A: No. Most hostel rents are covered almost entirely by Housing Benefit, although most places require a small weekly amount (normally less than £10) to cover service such as heating. Hostels and other supported accommodation are very flexible in arranging these payments as long as people have at least got a claim in for benefits. The only exceptions to the above is if people are working, failed asylum seekers or people from central / Eastern Europe who haven't done a year's work 'on the books'. Even then all shelters are free to access.
Q: Do you come and give talks at churches / school assemblies / coffee mornings?
A: Yes, time permitting. Please contact us on 883613.
Q: Why don’t people just sort drinking / taking drugs and sort themselves out?!
A: Most people start taking drugs (especially Heroin) or drinking to escape from a problem or something in their past.

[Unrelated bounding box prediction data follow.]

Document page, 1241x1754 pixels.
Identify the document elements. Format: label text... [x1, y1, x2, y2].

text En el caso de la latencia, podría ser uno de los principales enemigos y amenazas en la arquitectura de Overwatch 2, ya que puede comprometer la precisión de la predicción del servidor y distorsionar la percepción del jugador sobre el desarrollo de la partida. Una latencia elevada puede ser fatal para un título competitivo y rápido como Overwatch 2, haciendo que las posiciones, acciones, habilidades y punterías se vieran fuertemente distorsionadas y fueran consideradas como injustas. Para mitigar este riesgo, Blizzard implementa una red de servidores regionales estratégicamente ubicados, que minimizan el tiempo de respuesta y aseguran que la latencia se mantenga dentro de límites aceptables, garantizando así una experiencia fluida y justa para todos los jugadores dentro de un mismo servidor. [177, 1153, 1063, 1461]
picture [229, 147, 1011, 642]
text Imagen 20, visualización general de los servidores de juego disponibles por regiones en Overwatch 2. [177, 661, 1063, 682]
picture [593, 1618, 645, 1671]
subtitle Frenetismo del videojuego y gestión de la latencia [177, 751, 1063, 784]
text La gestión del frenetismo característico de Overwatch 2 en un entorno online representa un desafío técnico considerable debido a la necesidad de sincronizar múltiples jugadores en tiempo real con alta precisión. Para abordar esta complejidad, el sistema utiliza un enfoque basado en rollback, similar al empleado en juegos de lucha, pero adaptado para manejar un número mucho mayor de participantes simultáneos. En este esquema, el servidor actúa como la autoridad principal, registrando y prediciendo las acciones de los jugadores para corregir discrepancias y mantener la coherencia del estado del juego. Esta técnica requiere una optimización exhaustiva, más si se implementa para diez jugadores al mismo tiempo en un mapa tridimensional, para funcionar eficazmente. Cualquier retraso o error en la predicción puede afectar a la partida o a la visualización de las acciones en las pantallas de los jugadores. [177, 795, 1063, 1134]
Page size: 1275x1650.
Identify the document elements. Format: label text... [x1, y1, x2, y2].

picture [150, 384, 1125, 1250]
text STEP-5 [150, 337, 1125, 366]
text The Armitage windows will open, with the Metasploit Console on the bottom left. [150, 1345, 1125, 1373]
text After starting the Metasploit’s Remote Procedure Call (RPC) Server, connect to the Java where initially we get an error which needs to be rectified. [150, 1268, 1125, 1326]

When people manage to break the physical addiction of taking drugs / drinking they then have to face the problem that they were originally escaping from. This means that people frequently relapse and sometimes have to go round and round before sorting themselves out. Falling back into old social networks is another key reason why people don’t change.
Having said this one of our values is that ‘people should take responsibility for their actions’. Drug and alcohol misuse might explain *why* something has happened, but it doesn’t excuse it. Challenging people and helping people to take responsibility for their actions can be empowering as they realise that they can take control of their lives.
Q: Doesn’t giving people food mean that they have more to spend on booze and drugs?
A: No, if you’re an addict your first priority is getting your fix and if that means not eating then so be it. We see meeting people’s basic physical needs as a way of engaging them and allowing us to build trusting relationships with them, so that when they’re ready to sort themselves out they know who to turn to.